To update your domain, you need to switch your DNS nameservers to ensure that your users are taken to the new location of your website when they type your domain into their browsers. If you registered your domain with your hosting provider, then it’s best to transfer the domain to a new host. If you used a domain registrar like Domain.com or GoDaddy then you need to update your nameservers.

You will need the DNS nameserver information from your new web host, which is usually a couple of URLs that look like this:

ns1.hostname.com

ns2.hostname.com

In this example, DNS nameservers with GoDaddy have been used.

Depending on your domain registrar or web host, the screenshots may look different.

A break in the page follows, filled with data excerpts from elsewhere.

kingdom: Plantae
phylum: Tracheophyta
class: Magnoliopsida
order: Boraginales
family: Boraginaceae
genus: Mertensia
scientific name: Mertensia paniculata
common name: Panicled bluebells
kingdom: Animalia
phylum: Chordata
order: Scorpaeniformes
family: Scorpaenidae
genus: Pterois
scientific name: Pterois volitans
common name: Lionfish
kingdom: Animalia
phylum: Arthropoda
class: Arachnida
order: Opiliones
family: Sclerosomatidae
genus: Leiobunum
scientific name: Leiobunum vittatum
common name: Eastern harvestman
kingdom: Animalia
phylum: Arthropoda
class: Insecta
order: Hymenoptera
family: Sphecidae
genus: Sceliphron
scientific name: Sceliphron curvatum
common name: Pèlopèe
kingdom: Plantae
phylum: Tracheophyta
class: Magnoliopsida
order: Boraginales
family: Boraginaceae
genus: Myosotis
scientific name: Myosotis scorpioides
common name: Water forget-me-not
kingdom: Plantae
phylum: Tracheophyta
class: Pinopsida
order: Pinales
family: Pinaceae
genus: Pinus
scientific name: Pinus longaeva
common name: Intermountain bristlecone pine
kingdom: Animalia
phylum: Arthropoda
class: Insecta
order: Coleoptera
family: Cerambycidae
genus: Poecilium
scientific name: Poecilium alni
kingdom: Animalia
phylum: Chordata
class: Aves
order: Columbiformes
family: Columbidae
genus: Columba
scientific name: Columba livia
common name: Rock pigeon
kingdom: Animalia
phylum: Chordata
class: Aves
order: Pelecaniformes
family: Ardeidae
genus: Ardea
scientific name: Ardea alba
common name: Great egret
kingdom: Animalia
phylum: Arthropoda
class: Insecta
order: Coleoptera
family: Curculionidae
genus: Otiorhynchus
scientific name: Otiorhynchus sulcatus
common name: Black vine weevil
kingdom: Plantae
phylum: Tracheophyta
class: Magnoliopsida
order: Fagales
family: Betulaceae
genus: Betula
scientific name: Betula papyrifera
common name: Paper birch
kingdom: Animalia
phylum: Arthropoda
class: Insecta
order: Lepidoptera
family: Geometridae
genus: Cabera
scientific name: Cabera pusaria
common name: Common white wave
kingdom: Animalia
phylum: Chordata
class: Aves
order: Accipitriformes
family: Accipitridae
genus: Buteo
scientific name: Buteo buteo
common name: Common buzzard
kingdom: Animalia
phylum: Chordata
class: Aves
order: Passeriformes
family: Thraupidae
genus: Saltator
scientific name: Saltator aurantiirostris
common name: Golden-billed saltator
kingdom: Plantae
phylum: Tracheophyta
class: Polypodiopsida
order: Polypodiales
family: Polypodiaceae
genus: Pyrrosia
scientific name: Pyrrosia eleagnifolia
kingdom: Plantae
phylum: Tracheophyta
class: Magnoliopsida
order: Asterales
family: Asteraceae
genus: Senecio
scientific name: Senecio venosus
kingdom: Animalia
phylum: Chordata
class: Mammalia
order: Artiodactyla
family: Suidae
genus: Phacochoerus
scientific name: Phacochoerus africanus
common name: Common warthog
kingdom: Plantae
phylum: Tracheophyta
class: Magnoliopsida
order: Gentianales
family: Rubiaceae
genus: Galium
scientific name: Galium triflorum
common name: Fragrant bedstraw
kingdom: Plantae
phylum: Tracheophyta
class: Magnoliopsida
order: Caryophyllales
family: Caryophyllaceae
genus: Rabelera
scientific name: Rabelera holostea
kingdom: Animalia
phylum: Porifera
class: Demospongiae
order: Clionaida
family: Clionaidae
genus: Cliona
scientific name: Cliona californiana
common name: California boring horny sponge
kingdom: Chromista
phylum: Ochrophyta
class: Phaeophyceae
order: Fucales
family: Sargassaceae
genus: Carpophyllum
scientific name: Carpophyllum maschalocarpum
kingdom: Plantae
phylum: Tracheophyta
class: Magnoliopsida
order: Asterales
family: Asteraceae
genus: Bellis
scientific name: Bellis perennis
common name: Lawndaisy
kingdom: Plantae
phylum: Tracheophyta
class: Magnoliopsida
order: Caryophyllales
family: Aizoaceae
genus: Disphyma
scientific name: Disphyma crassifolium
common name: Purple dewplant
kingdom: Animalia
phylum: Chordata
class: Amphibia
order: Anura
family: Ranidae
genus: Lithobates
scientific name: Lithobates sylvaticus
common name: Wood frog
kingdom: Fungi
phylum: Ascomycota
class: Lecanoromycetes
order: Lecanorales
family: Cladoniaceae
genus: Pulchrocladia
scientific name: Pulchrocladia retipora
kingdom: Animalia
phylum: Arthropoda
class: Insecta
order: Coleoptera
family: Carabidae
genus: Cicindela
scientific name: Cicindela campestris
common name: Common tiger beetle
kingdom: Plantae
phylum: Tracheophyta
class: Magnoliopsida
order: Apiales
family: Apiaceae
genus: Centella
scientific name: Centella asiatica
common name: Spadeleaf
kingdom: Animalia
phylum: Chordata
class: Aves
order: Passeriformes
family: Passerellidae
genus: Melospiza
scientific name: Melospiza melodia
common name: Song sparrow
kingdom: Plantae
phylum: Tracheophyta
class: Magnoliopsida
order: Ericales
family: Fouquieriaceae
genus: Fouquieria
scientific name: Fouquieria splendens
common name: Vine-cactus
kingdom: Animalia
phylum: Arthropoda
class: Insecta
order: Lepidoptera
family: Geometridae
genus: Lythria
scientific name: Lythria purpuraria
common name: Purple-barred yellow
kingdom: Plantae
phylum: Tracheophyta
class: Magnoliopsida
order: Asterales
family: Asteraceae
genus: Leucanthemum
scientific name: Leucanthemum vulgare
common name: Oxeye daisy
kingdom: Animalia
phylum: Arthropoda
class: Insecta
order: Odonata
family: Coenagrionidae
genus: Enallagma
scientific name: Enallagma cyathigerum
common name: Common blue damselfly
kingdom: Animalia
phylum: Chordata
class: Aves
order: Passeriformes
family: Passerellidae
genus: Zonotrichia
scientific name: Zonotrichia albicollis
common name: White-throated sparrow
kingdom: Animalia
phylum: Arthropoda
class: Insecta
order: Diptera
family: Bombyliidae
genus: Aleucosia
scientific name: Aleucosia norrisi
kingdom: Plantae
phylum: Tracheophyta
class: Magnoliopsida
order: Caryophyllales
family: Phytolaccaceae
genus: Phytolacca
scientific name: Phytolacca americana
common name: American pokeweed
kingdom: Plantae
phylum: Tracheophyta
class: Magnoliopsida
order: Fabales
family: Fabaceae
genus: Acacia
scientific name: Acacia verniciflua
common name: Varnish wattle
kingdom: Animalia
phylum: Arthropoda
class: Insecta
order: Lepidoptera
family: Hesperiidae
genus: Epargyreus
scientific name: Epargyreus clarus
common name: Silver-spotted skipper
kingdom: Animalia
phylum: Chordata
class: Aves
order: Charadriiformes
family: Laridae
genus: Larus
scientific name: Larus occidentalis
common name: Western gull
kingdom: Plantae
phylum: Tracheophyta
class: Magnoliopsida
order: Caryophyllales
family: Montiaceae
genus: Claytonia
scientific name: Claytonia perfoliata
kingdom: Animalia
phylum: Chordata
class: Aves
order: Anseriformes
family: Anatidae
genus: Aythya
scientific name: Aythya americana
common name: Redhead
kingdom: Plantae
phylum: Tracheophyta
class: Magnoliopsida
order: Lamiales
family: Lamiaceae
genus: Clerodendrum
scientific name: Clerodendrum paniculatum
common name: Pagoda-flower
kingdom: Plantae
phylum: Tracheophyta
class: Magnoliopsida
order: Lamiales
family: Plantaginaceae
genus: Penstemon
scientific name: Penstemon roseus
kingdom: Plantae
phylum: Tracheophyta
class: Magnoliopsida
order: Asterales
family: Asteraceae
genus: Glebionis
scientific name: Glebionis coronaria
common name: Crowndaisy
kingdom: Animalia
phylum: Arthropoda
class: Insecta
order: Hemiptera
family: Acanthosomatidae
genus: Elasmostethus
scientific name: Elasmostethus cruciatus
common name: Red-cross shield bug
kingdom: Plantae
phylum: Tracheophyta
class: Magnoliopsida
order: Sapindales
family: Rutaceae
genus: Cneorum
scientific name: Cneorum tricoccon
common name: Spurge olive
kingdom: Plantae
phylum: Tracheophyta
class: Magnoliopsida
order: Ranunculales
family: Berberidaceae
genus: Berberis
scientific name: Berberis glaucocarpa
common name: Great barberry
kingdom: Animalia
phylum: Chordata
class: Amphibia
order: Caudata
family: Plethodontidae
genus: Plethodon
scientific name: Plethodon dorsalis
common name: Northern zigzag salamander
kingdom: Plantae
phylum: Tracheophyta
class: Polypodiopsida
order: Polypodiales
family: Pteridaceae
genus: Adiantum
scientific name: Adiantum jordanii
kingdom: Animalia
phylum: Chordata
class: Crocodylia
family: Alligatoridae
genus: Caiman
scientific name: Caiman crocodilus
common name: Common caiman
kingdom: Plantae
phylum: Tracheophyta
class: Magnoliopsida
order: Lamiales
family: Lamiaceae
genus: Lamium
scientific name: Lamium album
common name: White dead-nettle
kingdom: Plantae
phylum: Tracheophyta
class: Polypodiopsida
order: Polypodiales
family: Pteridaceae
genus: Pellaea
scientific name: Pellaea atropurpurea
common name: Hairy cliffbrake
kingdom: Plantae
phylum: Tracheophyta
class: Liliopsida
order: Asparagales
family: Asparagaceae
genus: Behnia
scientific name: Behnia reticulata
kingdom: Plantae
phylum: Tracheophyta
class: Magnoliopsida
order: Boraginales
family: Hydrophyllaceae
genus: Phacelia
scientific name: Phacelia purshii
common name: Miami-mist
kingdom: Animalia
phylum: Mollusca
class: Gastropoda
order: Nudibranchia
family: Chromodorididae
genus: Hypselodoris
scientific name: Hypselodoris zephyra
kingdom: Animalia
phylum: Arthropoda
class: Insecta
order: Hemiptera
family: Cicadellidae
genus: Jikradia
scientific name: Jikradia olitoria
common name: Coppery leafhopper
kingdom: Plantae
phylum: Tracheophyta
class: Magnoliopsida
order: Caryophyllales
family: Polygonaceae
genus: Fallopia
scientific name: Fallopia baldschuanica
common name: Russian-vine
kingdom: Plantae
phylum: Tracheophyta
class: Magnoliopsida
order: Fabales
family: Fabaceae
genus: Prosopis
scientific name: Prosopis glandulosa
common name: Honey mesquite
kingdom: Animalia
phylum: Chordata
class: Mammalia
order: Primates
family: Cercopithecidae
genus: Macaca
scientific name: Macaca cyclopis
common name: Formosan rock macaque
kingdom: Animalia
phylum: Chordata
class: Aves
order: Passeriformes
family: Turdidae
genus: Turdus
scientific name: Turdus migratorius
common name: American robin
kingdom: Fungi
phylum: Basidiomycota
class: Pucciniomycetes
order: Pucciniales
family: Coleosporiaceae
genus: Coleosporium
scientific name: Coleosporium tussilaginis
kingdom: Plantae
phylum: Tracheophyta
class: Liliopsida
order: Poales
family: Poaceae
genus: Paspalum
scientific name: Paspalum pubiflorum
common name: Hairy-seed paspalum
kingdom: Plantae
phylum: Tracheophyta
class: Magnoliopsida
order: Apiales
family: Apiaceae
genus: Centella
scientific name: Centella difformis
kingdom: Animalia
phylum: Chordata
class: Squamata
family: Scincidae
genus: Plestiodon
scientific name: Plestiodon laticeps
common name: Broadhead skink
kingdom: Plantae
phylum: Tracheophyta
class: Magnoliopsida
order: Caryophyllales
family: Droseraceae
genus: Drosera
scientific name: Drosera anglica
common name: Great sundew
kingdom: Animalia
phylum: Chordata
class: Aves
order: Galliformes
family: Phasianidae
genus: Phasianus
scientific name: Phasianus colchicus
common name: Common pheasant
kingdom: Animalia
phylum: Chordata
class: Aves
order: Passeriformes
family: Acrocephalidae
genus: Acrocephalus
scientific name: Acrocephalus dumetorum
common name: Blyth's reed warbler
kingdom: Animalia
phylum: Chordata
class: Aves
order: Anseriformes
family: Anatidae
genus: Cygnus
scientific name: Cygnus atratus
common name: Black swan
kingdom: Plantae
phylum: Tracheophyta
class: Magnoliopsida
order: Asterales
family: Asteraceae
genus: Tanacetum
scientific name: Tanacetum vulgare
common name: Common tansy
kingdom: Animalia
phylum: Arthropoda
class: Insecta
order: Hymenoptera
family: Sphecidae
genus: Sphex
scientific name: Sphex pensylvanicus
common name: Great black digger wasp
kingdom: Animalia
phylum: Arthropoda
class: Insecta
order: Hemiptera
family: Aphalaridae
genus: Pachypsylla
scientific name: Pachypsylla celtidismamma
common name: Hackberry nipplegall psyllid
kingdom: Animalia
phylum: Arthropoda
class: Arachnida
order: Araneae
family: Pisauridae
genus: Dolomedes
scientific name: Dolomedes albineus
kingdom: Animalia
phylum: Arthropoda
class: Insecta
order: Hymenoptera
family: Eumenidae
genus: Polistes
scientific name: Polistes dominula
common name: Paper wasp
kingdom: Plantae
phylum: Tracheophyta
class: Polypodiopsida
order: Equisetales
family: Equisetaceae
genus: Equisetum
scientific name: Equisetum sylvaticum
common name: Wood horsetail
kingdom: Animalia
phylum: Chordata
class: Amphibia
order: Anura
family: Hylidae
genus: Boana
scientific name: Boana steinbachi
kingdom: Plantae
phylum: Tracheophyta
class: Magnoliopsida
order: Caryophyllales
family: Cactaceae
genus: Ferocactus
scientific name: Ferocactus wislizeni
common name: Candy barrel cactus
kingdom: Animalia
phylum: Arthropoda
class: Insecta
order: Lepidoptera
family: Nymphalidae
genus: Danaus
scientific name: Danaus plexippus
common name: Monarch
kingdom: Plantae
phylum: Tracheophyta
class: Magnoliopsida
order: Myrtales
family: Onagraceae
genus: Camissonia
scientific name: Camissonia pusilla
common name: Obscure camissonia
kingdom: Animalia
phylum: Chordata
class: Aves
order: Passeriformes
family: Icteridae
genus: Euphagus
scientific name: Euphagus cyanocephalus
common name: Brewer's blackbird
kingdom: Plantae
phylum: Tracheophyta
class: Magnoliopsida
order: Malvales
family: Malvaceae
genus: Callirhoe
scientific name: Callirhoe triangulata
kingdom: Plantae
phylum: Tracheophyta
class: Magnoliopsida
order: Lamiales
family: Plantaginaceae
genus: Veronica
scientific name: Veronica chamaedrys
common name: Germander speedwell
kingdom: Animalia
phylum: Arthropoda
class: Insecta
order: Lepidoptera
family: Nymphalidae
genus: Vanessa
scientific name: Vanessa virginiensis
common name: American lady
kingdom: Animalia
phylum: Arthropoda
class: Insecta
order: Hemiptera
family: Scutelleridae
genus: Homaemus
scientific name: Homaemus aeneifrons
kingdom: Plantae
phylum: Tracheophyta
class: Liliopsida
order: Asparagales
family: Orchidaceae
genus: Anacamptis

However, the basic concept is the same.

Find the domain management area and then look for nameservers. Your web hosting company can help to update nameservers.

For GoDaddy, you need to login to your GoDaddy account and then click on Domains.

Next, click on the Manage button next to the domain name you want to change.

Under the ‘Additional Settings’ section, you will need to click on ‘Manage DNS’ to continue.

Scroll down to the Nameservers section and click on the change button.

Switch the nameserver type dropdown from ‘Default’ to ‘Custom’ and fill in your new hosting provider’s information under Nameservers.

Click on the save button to store your changes.

After completing these steps you will have successfully changed the nameservers for your domain.

Remember, DNS changes can take 4 – 48 hours to propagate for all users. As you have the same content on your old host and your new host, your users wouldn’t see any difference. However, it is best to wait 7 days after your migration before canceling your old account just to be certain.